If you tried this recipe and loved it please leave a 🌟 star rating and let me know how it goes in the comments below. I love hearing from you; your comments make my day!
- 1 ½ lbs lamb stew meat cubed
- 2 tablespoons flour
- 1 teaspoon pepper
- 1 teaspoon kosher salt
- 2 tablespoons rosemary chopped
- 2 tablespoons olive oil
- 1 tablespoon unsalted butter
- 1 yellow onion medium dice
- ½ cup dry white wine
- 3 medium carrots medium dice
- 6 small Yukon gold potatoes medium dice
- 4 sprigs rosemary
- 4 sprigs thyme
- 1.5 quarts cold water
- 4 small potatoes such as Yukon gold peeled but left whole
- Mix flour, pepper, salt & chopped rosemary together in a large bowl. Rinse and pat dry your meat – cut into small cubes, no larger than ¾ inch across. Toss meat in flour mixture to coat.
- Brown the lamb in 3 batches (or more) in a large Dutch oven in 1-2 tablespoons olive oil. Start with 1 and add as needed between batches. Remove meat and cover once it is browned.
- Add butter to pan and melt. Saute onion for 2 minutes or until it has just started to become translucent around the edges. Add wine to deglaze the pan. Allow the wine to boil for a moment and then begin scraping up the browned bits.
- Add meat, accumulated juices, and veggies back to the pot. Add water just to cover. Bring to a boil, skim the foam, reduce to a simmer.
- Cook, covered, 2 hours.
- Microwave potatoes on high for 3 minutes or until soft. Mash with a fork and add to the pot, stirring to mix.

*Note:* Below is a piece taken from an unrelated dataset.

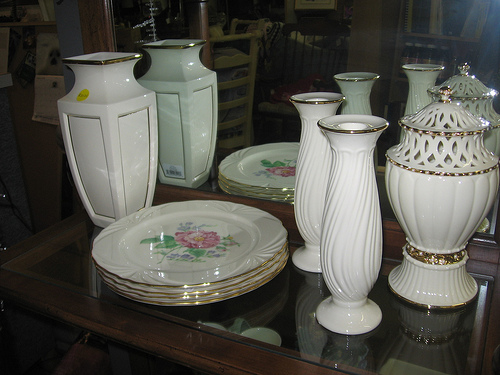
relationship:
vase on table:
[65, 55, 161, 221] [4, 191, 484, 375]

- Taste and add salt and pepper as needed. Add rosemary and thyme sprigs to the pot, pushing them down into the liquid. If desired, tie the sprigs together with kitchen twine to make them easier to remove before serving. Cook lamb stew for an additional hour at least.
- I simmered mine for 4, which gives plenty of time for the meat to break down and become soft. You could cook it for less time but you may sacrifice the texture.